Pursuant to a registration statement on Form S-1, originally filed on April 6, 2016, as amended, and declared effective by the SEC on May 26, 2016, and related prospectus (as supplemented), the Company registered, offered and sold to its participating stockholders of record as of the announced May 20, 2016 record date, one non-transferable subscription right for each share of common stock held by each stockholder as of the record date. Each right entitled the holder thereof to purchase one unit at the subscription price of $2.55 per unit, composed of one share of common stock and 0.5 of a warrant, with each whole warrant exercisable to purchase one share of common stock at an exercise price of $3.06 per share for 30 months from the date of issuance.  Pursuant to the Rights Offering, which closed on June 15, 2016, the Company sold an aggregate of 6,704,852 units, resulting in total net proceeds to the Company of $15.3 million, respectively.  The warrants issued pursuant to the Rights Offering are currently listed on NASDAQ under the symbol “CTYXW.”  Based on the relevant authoritative accounting guidance, the warrants were equity classified at the issuance date. Upon notice to the warrant holders, the warrants may be redeemed by the Company at $0.01 per warrant prior to their expiration and exercise if the Company’s common stock closes above $7.65 per share for 10 consecutive trading days.
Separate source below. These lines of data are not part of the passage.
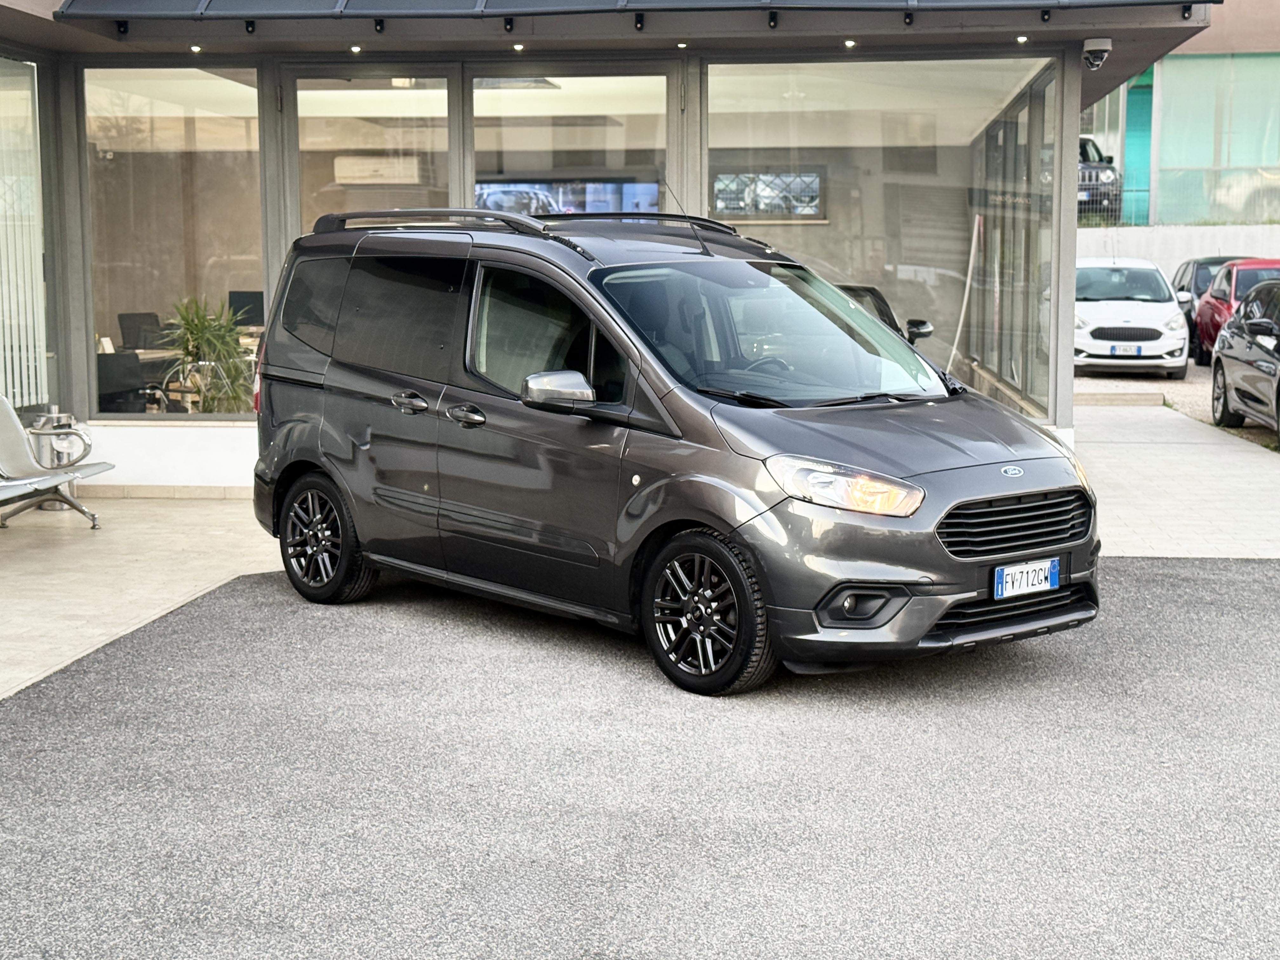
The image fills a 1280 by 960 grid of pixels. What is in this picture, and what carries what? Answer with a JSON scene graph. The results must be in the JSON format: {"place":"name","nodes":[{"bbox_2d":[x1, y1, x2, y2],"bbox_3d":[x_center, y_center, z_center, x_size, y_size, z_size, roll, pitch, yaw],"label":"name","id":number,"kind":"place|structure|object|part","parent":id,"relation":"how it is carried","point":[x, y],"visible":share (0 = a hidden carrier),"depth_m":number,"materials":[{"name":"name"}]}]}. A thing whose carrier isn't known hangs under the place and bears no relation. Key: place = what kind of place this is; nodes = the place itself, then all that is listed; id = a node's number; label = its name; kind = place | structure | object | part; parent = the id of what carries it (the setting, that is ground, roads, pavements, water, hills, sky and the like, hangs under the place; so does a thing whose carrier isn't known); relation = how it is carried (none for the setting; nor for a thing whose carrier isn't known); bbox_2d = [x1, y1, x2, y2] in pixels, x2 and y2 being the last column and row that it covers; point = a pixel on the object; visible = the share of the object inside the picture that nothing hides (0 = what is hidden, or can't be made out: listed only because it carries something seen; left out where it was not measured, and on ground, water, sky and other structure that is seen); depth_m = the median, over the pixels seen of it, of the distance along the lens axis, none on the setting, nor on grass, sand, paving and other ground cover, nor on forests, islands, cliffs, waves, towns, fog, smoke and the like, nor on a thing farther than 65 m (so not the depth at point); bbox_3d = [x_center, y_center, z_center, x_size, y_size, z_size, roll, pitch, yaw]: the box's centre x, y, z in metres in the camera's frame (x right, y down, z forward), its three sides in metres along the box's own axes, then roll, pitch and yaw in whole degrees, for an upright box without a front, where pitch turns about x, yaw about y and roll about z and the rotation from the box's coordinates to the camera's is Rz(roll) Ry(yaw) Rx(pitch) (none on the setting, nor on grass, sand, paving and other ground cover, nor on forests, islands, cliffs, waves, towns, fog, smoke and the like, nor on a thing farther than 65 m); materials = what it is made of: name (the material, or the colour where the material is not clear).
{"place":"outdoors","nodes":[
{"label":"outdoors","id":0,"kind":"place"},
{"bbox_2d":[0,494,293,702],"label":"tiled pavement","id":1,"kind":"structure","parent":0,"point":[78,550],"materials":[{"name":"beige tile"}]},
{"bbox_2d":[0,395,114,529],"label":"bench","id":2,"kind":"object","parent":1,"relation":"on","point":[6,431],"visible":0.99,"depth_m":10.80,"materials":[{"name":"silver metal"}]},
{"bbox_2d":[0,0,1228,486],"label":"building","id":3,"kind":"structure","parent":0,"point":[1077,100],"depth_m":12.33,"materials":[{"name":"grey glass"}]},
{"bbox_2d":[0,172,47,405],"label":"vertical blinds","id":4,"kind":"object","parent":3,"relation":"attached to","point":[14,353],"visible":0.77,"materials":[{"name":"white fabric"}]},
{"bbox_2d":[0,56,49,413],"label":"window","id":5,"kind":"structure","parent":3,"relation":"in","point":[38,203],"depth_m":12.04,"materials":[{"name":"glass"}]},
{"bbox_2d":[96,351,156,414],"bbox_3d":[-3.855,-0.454,13.164,0.687,0.939,0.704,-5,8,-35],"label":"office chair","id":6,"kind":"object","parent":3,"relation":"in","point":[115,367],"visible":0.6,"depth_m":13.06,"materials":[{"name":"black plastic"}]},
{"bbox_2d":[84,64,264,419],"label":"window","id":7,"kind":"structure","parent":3,"relation":"in","point":[107,173],"depth_m":12.19,"materials":[{"name":"clear glass"}]},
{"bbox_2d":[188,43,203,53],"bbox_3d":[-2.918,-2.821,11.662,0.113,0.055,0.120,1,7,5],"label":"ceiling light","id":8,"kind":"object","parent":3,"relation":"attached to","point":[194,49],"visible":0.92,"depth_m":11.65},
{"bbox_2d":[160,293,255,413],"bbox_3d":[-3.115,-0.785,12.869,0.875,1.128,0.904,1,7,5],"label":"potted plant","id":9,"kind":"object","parent":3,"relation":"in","point":[213,343],"visible":0.75,"depth_m":12.78,"materials":[{"name":"green plant"}]},
{"bbox_2d":[227,289,265,326],"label":"computer monitor","id":10,"kind":"object","parent":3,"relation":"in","point":[247,299],"visible":0.7,"depth_m":15.75,"materials":[{"name":"black"}]},
{"bbox_2d":[348,43,362,53],"bbox_3d":[-1.849,-2.792,11.556,0.112,0.058,0.119,1,7,5],"label":"ceiling light","id":11,"kind":"object","parent":3,"relation":"attached to","point":[356,49],"visible":0.95,"depth_m":11.53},
{"bbox_2d":[289,72,456,230],"bbox_3d":[-1.802,-1.272,12.169,1.207,2.943,0.268,1,7,5],"label":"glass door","id":12,"kind":"structure","parent":3,"relation":"in","point":[404,98],"depth_m":12.02,"materials":[{"name":"glass"}]},
{"bbox_2d":[331,154,420,185],"bbox_3d":[-2.297,-2.682,15.488,0.878,0.286,0.307,1,7,5],"label":"air conditioner","id":13,"kind":"object","parent":3,"relation":"attached to","point":[356,168],"visible":0.95,"depth_m":15.36,"materials":[{"name":"white plastic"}]},
{"bbox_2d":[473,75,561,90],"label":"ceiling lamp","id":14,"kind":"object","parent":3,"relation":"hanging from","point":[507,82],"visible":0.55,"depth_m":13.89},
{"bbox_2d":[511,42,525,51],"bbox_3d":[-0.790,-2.803,11.572,0.112,0.065,0.121,1,7,5],"label":"ceiling light","id":15,"kind":"object","parent":3,"relation":"attached to","point":[518,47],"visible":0.94,"depth_m":11.55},
{"bbox_2d":[474,178,663,219],"bbox_3d":[-0.603,-1.864,13.792,1.789,0.894,0.157,1,7,5],"label":"television","id":16,"kind":"object","parent":3,"relation":"in","point":[653,192],"visible":0.46,"depth_m":13.71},
{"bbox_2d":[467,70,672,218],"bbox_3d":[-0.468,-1.279,11.927,1.612,2.855,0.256,1,7,5],"label":"window","id":17,"kind":"structure","parent":3,"relation":"in","point":[478,135],"depth_m":11.79,"materials":[{"name":"clear glass"}]},
{"bbox_2d":[55,0,1219,20],"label":"awning","id":18,"kind":"object","parent":3,"relation":"attached to","point":[112,12],"visible":0.94,"depth_m":10.63,"materials":[{"name":"metal"}]},
{"bbox_2d":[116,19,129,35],"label":"spotlight","id":19,"kind":"object","parent":18,"relation":"attached to","point":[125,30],"visible":0.94,"depth_m":11.21,"materials":[{"name":"black metal"}]},
{"bbox_2d":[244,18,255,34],"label":"spotlight","id":20,"kind":"object","parent":18,"relation":"attached to","point":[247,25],"visible":0.95,"depth_m":11.14,"materials":[{"name":"black"}]},
{"bbox_2d":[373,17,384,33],"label":"spotlight","id":21,"kind":"object","parent":18,"relation":"attached to","point":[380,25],"visible":0.95,"depth_m":11.01,"materials":[{"name":"black"}]},
{"bbox_2d":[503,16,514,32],"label":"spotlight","id":22,"kind":"object","parent":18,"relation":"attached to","point":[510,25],"visible":0.95,"depth_m":10.86,"materials":[{"name":"black metal"}]},
{"bbox_2d":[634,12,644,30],"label":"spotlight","id":23,"kind":"object","parent":18,"relation":"attached to","point":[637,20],"visible":0.95,"depth_m":10.84,"materials":[{"name":"black metal"}]},
{"bbox_2d":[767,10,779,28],"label":"spotlight","id":24,"kind":"object","parent":18,"relation":"attached to","point":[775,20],"visible":0.96,"depth_m":10.87,"materials":[{"name":"black metal"}]},
{"bbox_2d":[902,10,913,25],"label":"spotlight","id":25,"kind":"object","parent":18,"relation":"attached to","point":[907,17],"visible":0.96,"depth_m":10.71,"materials":[{"name":"black"}]},
{"bbox_2d":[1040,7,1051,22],"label":"spotlight","id":26,"kind":"object","parent":18,"relation":"attached to","point":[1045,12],"visible":0.95,"depth_m":10.82,"materials":[{"name":"black metal"}]},
{"bbox_2d":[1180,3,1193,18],"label":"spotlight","id":27,"kind":"object","parent":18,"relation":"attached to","point":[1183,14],"visible":0.95,"depth_m":10.61,"materials":[{"name":"black"}]},
{"bbox_2d":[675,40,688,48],"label":"ceiling light","id":28,"kind":"object","parent":3,"relation":"attached to","point":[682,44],"visible":0.92,"depth_m":11.50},
{"bbox_2d":[710,169,824,220],"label":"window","id":29,"kind":"structure","parent":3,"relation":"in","point":[817,195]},
{"bbox_2d":[842,37,857,48],"bbox_3d":[1.357,-2.811,11.495,0.109,0.062,0.116,1,7,5],"label":"ceiling light","id":30,"kind":"object","parent":3,"relation":"attached to","point":[849,44],"visible":0.94,"depth_m":11.47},
{"bbox_2d":[703,58,1055,421],"bbox_3d":[1.593,-1.714,12.195,2.443,2.630,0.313,1,7,5],"label":"window","id":31,"kind":"structure","parent":3,"relation":"in","point":[812,116],"depth_m":12.15,"materials":[{"name":"clear glass"}]},
{"bbox_2d":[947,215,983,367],"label":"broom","id":32,"kind":"object","parent":3,"relation":"in","point":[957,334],"visible":0.76,"depth_m":16.15,"materials":[{"name":"white"}]},
{"bbox_2d":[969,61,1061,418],"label":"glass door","id":33,"kind":"structure","parent":3,"relation":"in","point":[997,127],"depth_m":14.63,"materials":[{"name":"glass"}]},
{"bbox_2d":[1014,34,1029,42],"bbox_3d":[2.461,-2.827,11.427,0.113,0.053,0.121,1,7,5],"label":"ceiling light","id":34,"kind":"object","parent":3,"relation":"attached to","point":[1021,38],"visible":0.95,"depth_m":11.41,"materials":[{"name":"white"}]},
{"bbox_2d":[1080,36,1112,70],"bbox_3d":[2.903,-2.709,11.317,0.215,0.197,0.252,1,7,5],"label":"security camera","id":35,"kind":"object","parent":3,"relation":"attached to","point":[1098,47],"visible":0.99,"depth_m":11.27,"materials":[{"name":"white plastic"}]},
{"bbox_2d":[0,559,1279,959],"label":"asphalt driveway","id":36,"kind":"structure","parent":0,"point":[1265,625],"materials":[{"name":"grey asphalt"}]},
{"bbox_2d":[245,202,1096,694],"bbox_3d":[-0.046,-0.316,8.310,1.884,1.916,4.434,-6,9,-41],"label":"van","id":37,"kind":"object","parent":36,"relation":"on","point":[928,622],"visible":0.99,"depth_m":7.46,"materials":[{"name":"grey metal"}]},
{"label":"window","id":38,"kind":"part","parent":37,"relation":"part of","materials":[{"name":"black glass"}]},
{"label":"front door handle","id":39,"kind":"part","parent":37,"relation":"part of","materials":[{"name":"silver metal"}]},
{"label":"front door window","id":40,"kind":"part","parent":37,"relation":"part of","materials":[{"name":"glass"}]},
{"label":"mirror","id":41,"kind":"part","parent":37,"relation":"part of","materials":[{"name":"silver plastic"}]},
{"label":"headlight","id":42,"kind":"part","parent":37,"relation":"part of","materials":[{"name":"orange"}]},
{"label":"grille","id":43,"kind":"part","parent":37,"relation":"part of","materials":[{"name":"black plastic"}]},
{"bbox_2d":[992,557,1059,599],"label":"license plate","id":44,"kind":"object","parent":37,"relation":"attached to","point":[1000,576],"visible":0.97,"depth_m":7.02,"materials":[{"name":"white metal"}]},
{"bbox_2d":[1070,401,1279,559],"label":"paved walkway","id":45,"kind":"structure","parent":0,"point":[1228,455],"materials":[{"name":"grey concrete"}]},
{"bbox_2d":[1075,361,1279,450],"label":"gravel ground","id":46,"kind":"structure","parent":0,"point":[1252,431],"materials":[{"name":"grey gravel"}]},
{"bbox_2d":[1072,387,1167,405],"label":"step","id":47,"kind":"object","parent":46,"relation":"on","point":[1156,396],"visible":0.93,"depth_m":19.88,"materials":[{"name":"beige concrete"}]},
{"bbox_2d":[1074,257,1191,376],"bbox_3d":[6.501,-2.247,24.378,1.820,1.564,4.458,1,7,5],"label":"white car","id":48,"kind":"object","parent":46,"relation":"on","point":[1167,343],"visible":0.85,"depth_m":23.09,"materials":[{"name":"white metal"}]},
{"bbox_2d":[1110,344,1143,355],"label":"license plate","id":49,"kind":"object","parent":48,"relation":"attached to","point":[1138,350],"visible":0.96,"depth_m":21.72,"materials":[{"name":"white metal"}]},
{"bbox_2d":[1190,257,1279,368],"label":"red car","id":50,"kind":"object","parent":46,"relation":"on","point":[1201,329],"visible":0.52,"depth_m":23.39,"materials":[{"name":"red metal"}]},
{"bbox_2d":[1210,278,1279,441],"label":"dark car","id":51,"kind":"object","parent":46,"relation":"on","point":[1228,353],"visible":1,"depth_m":16.75,"materials":[{"name":"metal"}]},
{"bbox_2d":[1078,222,1279,282],"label":"concrete wall","id":52,"kind":"structure","parent":0,"point":[1217,230],"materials":[{"name":"white concrete"}]},
{"bbox_2d":[1079,166,1279,228],"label":"metal fence","id":53,"kind":"object","parent":52,"relation":"attached to","point":[1119,192],"visible":0.59,"depth_m":33.18,"materials":[{"name":"metal"}]},
{"bbox_2d":[1078,10,1279,226],"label":"neighbouring building","id":54,"kind":"structure","parent":0,"point":[1185,52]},
{"bbox_2d":[1078,134,1122,221],"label":"dark car","id":55,"kind":"object","parent":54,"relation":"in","point":[1082,151],"visible":0.2,"depth_m":30.90,"materials":[{"name":"metal"}]},
{"bbox_2d":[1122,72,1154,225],"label":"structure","id":56,"kind":"structure","parent":54,"relation":"in","point":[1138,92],"depth_m":35.87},
{"bbox_2d":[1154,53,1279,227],"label":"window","id":57,"kind":"structure","parent":54,"relation":"in","point":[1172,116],"depth_m":34.59,"materials":[{"name":"green glass"}]},
{"label":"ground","id":58,"kind":"structure","parent":0},
{"bbox_2d":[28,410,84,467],"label":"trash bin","id":59,"kind":"object","parent":58,"relation":"on","point":[59,418],"visible":0.54,"depth_m":11.54,"materials":[{"name":"metal"}]},
{"bbox_2d":[117,312,165,348],"bbox_3d":[-4.273,-0.892,15.661,0.669,1.028,0.656,6,9,43],"label":"office chair","id":60,"kind":"object","parent":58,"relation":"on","point":[131,318],"visible":0.56,"depth_m":15.71,"materials":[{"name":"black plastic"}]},
{"bbox_2d":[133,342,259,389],"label":"desk","id":61,"kind":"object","parent":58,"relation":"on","point":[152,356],"visible":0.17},
{"bbox_2d":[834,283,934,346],"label":"dark car","id":62,"kind":"object","parent":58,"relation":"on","point":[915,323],"visible":0.09,"depth_m":14.50,"materials":[{"name":"black"}]},
{"bbox_2d":[1168,254,1245,355],"bbox_3d":[9.125,-2.614,27.256,1.823,1.497,4.384,1,7,5],"label":"dark car","id":63,"kind":"object","parent":58,"relation":"on","point":[1207,264],"visible":0.22,"depth_m":26.88,"materials":[{"name":"black metal"}]}
]}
On December 22, 2016, we entered into the Lincoln Park Purchase Agreement pursuant to which we have the right to sell to Lincoln Park and Lincoln Park is obligated to purchase up to $20.0 million in amounts of shares, of our common stock, over the 30-month period commencing on the date that a registration statement, which we filed with the SEC in December 2016. We may direct Lincoln Park, at its sole discretion and subject to certain conditions, to purchase up to 100,000 shares of common stock on any business day but in no event will the amount of a single Regular Purchase (as defined in the Lincoln Park Purchase Agreement) exceed $1.0 million. The purchase price of shares of common stock related to the Regular Purchases will be based on the prevailing market prices of such shares at the time of sales. Our sales of shares of common stock to Lincoln Park under the Lincoln Park Purchase Agreement are limited to no more than the number of shares that would result in the beneficial ownership by Lincoln Park and its affiliates, at any single point in time, of more than 9.99% of the then outstanding shares of the common stock. There are no trading volume requirements or restrictions under the Lincoln Park Purchase Agreement. There is no upper limit on the price per share that Lincoln Park must pay for common stock under a Regular Purchase or an accelerated purchase and in no event will shares be sold to Lincoln Park on a day our closing price is less than the floor price of $0.50 per share as set forth in the Purchase Agreement. On December 22, 2016, we issued to Lincoln Park 127,419 shares of common stock with a market value on the date of issuance of approximately $0.2 million as commitment shares in consideration for entering into the Lincoln Park Purchase Agreement. We will issue up to an additional 382,258 shares of common stock on a pro rata basis to Lincoln Park only as and when shares are sold under the Lincoln Park Purchase Agreement to Lincoln Park. To date, we have sold no shares under the Lincoln Park Purchase Agreement with Lincoln Park.